Franciele Roos da Silva Ilha*; Hugo Norberto Krug*

publicado em 01/10/2008 como www.partes.com.br/educacao/ensinocritico.asp

Franciele Roos da Silva Ilha é especialista em Gestão Educacional e Educação Física Escolar na UFSM; Mestranda em Educação na UFSM. franciele.ilha@yahoo.com.br
Hugo Norberto Krug é Doutor em Educação e Ciência do Movimento Humano; Professor Adjunto da UFSM; Coordenador do GEPEF/UFSM (Grupo de Estudos e Pesquisas em Educação Física). hnkrug@bol.com.br

No contexto da Educação Física, por um longo tempo sua prática e sua reflexão teórica restringiram-se aos aspectos fisiológicos e técnicos. Entretanto, atualmente vem-se buscando superar essas concepções limitadas do trabalho com o aluno através de uma análise mais crítica que considere também as dimensões culturais, sociais, políticas e afetivas, presentes no corpo vivo das pessoas enquanto sujeitos que interagem e se movimentam, sendo esses seres socialmente construídos (BRASIL, 2000).

       Para Gaier (2001), dentre as dificuldades da Educação Física no que se refere a sua valorização e relevância, destaca-se a visão reduzida que o aluno e a sociedade em geral possuem em relação aos objetivos das aulas. Muitas vezes, o aluno não sabe por que está realizando determinada atividade ou movimento, nem os valores socioculturais e o significado da prática pedagógica da Educação Física.

       Outra situação presente nas aulas é a falta de espaço de tempo oportunizado para os educandos manifestarem sua opinião, tirarem suas dúvidas, enfim, contribuir com a (re)construção das aulas de Educação Física a partir de suas necessidades e vivências, já que o professor vem com a aula pronta, e, às vezes, não permite que o aluno interfira no processo de ensino. Nesse sentido, evidencia-se a importância do professor ter clareza da concepção de ensino que sustenta a sua prática pedagógica, tendo a sua fundamentação coerente com os objetivos e demais aspectos que envolvem o desenvolvimento das aulas de Educação Física.

Registros de perguntas espaciais

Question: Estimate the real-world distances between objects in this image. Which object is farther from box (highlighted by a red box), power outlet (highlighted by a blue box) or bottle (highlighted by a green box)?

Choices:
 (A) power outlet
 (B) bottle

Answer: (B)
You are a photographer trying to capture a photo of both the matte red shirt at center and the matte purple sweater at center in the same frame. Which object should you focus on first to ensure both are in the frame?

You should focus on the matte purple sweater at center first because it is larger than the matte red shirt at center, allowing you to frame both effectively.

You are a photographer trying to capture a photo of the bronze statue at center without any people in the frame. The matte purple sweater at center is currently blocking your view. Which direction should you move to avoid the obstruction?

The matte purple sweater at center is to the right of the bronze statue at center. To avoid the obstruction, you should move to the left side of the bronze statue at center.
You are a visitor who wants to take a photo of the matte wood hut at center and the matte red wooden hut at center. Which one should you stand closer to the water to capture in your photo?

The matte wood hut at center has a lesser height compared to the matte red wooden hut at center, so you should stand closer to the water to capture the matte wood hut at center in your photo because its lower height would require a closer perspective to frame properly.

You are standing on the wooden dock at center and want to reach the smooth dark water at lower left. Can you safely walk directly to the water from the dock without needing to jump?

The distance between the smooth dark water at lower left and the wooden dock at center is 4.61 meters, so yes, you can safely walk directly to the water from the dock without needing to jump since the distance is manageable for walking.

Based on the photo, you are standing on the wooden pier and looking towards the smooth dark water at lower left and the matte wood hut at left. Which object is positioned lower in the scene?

- _Enunciado_
Dê seguimento ao trecho sobre as aulas de Educação Física, começando logo depois da última frase. Não é preciso usar os registros.

- _Resposta_
            É importante destacar que, em um todo processo educativo de transformação social claramente orientado e intencionado, a matéria-prima e os verdadeiros protagonistas do processo são indiscutivelmente todos os membros do grupo, situados em determinado contexto. Isto parece ser defendido e aceito por grande parte da sociedade, no entanto, mantêm-se nas instituições de ensino práticas contraditórias com este posicionamento, pois a pedagogia gira em torno do educador (HURTADO, 1993).

         Dentre as perspectivas emancipatórias, o ensino crítico-reflexivo representa uma proposta que visa desconstruir com as concepções educativas e metodologias de ensino tradicionais e limitantes no trabalho com o humano. Pimenta (2002) compreende a atuação docente como uma prática social e as escolas como comunidades de aprendizagem. Destaca a importância de se considerar o contexto, de ir além da reflexão, utilizando a teoria e articulá-las, assim como promover a emancipação dos sujeitos, o caráter coletivo e crítico com tomada de decisões e a diminuição das desigualdades sociais. Em vez de reflexão – reflexão crítica, de professor reflexivo – intelectual crítico.

A partir disso percebe-se que são inúmeras as estratégias que o professor pode utilizar ao se apoiar no ensino crítico-reflexivo, a dificuldade com certeza não está em desenvolver o trabalho, mas sim em rever e transformar as atuais concepções de ensino presentes na prática pedagógica da maioria dos professores. Assim, este estudo teve como objetivo descobrir se os professores de Educação Física Escolar entendem e/ou desenvolvem um ensino crítico-reflexivo em suas aulas.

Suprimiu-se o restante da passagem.